If $f(U)$ is open, then $U$ is open. Is this equivalent to continuity? Or at least implied by continuity?

Question

Suppose $f:X\longrightarrow Y$ is a continuous map between topological spaces. By definition, this means that if $V$ is open (in $Y$), then $f^*(V)$ is open (in $X$), where $f^*$ denotes preimage.

I wonder if the following condition is equivalent to continuity.

• Property 1. If $f(U)$ is open (in $Y$), then $U$ is open (in $X$).

Now suppose $f$ satisfies property 1. I think the preimage of $f(U)$ is $U$, because $f(x)$ is in $f(U)$ iff $x$ is in $U$. So the preimage of the open set $f(U)$, being $U$, is indeed open, because $U$ is open by property 1; this is what you'd expect if $f$ is continuous. So continuity should at least imply property 1.

Answer 1

Let $f\colon \mathbb{R} \to \mathbb{R}$ send negative numbers to 0 and nonnegative reals to 1. The image of $f$ contains no open sets, so condition 1 is trivially true, but $f$ is not continuous, so the property does not imply continuity.
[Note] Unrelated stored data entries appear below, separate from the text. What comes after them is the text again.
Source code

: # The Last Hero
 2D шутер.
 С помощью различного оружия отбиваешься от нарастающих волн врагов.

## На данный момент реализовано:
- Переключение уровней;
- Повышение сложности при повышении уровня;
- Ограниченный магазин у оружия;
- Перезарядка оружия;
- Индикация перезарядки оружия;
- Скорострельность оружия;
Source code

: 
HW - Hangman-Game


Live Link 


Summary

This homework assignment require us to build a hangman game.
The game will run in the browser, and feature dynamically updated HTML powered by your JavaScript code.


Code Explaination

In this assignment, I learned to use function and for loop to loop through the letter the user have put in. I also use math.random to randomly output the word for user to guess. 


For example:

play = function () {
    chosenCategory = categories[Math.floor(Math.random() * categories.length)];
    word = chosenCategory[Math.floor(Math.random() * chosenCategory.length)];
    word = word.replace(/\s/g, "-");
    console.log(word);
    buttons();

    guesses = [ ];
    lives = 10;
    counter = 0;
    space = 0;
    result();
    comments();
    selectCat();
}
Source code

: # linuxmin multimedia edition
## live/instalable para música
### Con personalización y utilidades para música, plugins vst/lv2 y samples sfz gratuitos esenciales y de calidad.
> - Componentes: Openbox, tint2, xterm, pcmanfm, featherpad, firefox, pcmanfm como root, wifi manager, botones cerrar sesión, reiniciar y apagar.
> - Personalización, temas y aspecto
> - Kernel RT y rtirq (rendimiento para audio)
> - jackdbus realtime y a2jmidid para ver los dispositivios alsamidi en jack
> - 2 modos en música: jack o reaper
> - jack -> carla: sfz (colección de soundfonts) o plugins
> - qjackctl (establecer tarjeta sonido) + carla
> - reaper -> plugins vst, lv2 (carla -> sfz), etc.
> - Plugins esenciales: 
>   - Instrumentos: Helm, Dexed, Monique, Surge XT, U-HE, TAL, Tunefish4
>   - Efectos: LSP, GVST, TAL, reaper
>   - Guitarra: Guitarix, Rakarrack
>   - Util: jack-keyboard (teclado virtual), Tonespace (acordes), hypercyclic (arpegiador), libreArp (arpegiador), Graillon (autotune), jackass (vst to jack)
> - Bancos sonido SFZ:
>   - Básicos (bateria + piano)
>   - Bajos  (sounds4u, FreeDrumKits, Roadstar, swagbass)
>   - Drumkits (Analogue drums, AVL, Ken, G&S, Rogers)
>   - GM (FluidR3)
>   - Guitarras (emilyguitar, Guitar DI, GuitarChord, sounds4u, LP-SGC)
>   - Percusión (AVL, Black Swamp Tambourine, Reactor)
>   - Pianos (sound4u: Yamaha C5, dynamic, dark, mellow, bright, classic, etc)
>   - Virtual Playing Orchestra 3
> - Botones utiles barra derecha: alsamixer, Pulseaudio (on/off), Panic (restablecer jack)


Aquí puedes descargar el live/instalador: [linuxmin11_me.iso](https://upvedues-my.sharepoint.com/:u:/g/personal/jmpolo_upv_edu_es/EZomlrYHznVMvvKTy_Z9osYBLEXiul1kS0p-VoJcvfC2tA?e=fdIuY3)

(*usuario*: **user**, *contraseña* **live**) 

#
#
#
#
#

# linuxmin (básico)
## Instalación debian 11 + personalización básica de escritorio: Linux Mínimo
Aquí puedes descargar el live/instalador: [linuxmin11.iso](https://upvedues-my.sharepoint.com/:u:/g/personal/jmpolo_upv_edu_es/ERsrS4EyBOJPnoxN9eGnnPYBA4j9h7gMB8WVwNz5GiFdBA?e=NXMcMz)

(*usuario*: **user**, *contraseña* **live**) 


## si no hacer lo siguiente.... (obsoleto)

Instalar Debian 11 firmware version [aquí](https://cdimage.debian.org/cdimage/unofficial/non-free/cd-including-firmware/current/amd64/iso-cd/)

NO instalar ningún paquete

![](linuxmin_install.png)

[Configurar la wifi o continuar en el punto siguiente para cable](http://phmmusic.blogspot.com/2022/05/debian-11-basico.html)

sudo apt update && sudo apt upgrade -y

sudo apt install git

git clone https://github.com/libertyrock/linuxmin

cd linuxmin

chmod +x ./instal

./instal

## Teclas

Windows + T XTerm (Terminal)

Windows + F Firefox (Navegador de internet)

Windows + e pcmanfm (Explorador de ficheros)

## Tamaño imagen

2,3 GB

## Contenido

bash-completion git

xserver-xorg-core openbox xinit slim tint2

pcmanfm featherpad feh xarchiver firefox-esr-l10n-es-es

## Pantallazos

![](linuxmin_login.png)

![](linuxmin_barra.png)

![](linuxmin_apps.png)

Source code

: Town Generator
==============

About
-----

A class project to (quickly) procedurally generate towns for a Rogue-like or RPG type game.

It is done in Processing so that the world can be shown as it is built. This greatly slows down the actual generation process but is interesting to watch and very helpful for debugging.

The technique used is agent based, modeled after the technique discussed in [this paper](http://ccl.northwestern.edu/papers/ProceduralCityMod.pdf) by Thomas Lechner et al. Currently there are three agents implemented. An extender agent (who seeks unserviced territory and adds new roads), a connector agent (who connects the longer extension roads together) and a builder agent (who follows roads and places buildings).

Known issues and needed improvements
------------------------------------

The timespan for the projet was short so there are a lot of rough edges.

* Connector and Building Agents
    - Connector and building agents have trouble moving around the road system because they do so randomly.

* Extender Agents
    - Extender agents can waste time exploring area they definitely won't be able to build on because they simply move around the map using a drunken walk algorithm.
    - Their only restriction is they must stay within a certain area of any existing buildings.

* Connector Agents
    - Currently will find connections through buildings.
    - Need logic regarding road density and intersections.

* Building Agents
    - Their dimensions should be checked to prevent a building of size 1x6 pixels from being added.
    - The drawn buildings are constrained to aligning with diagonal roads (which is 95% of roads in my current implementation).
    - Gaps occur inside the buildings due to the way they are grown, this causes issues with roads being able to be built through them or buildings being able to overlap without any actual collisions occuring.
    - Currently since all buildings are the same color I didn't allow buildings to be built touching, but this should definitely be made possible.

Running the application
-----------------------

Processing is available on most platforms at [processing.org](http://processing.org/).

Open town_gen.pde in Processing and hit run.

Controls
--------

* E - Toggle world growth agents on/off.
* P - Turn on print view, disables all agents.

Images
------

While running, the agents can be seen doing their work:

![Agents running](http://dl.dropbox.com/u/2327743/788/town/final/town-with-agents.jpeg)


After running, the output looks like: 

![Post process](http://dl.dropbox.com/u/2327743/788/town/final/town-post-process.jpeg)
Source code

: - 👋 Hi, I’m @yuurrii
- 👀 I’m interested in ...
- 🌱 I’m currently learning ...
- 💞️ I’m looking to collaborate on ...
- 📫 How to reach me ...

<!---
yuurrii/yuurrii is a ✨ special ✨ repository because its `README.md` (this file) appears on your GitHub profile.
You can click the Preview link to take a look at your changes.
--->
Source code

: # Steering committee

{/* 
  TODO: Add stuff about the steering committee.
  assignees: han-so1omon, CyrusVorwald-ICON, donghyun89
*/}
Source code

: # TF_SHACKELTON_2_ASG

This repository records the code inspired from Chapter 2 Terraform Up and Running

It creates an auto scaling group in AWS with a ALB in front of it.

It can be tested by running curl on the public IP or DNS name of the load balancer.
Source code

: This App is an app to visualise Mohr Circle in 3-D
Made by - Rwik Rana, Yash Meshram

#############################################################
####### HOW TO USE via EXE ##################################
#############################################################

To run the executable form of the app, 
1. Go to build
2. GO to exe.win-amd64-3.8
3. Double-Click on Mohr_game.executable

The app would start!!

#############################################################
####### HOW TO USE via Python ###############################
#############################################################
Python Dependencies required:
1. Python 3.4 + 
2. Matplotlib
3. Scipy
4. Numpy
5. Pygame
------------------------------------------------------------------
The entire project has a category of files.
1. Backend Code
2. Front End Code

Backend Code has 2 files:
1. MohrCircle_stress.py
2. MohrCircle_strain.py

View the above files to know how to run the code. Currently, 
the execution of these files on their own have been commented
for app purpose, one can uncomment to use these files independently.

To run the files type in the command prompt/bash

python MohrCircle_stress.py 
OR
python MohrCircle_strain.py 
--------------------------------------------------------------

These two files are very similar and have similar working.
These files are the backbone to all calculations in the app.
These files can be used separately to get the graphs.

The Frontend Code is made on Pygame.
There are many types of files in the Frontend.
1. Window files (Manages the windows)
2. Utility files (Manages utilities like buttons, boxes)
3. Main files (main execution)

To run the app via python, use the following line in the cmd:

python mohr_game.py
For a counterexample the other way, take for example the continuous map $x \to |x|$ on the real numbers. Let $U$ be $(0,1/2) \cup (1/2,1) \cup \{-1/2\}$ So we have taken an open interval, and replaced a single point with another far away point with the same image. Then $f(U)$ is the interval $(0,1)$ which is open, but $U$ is not open.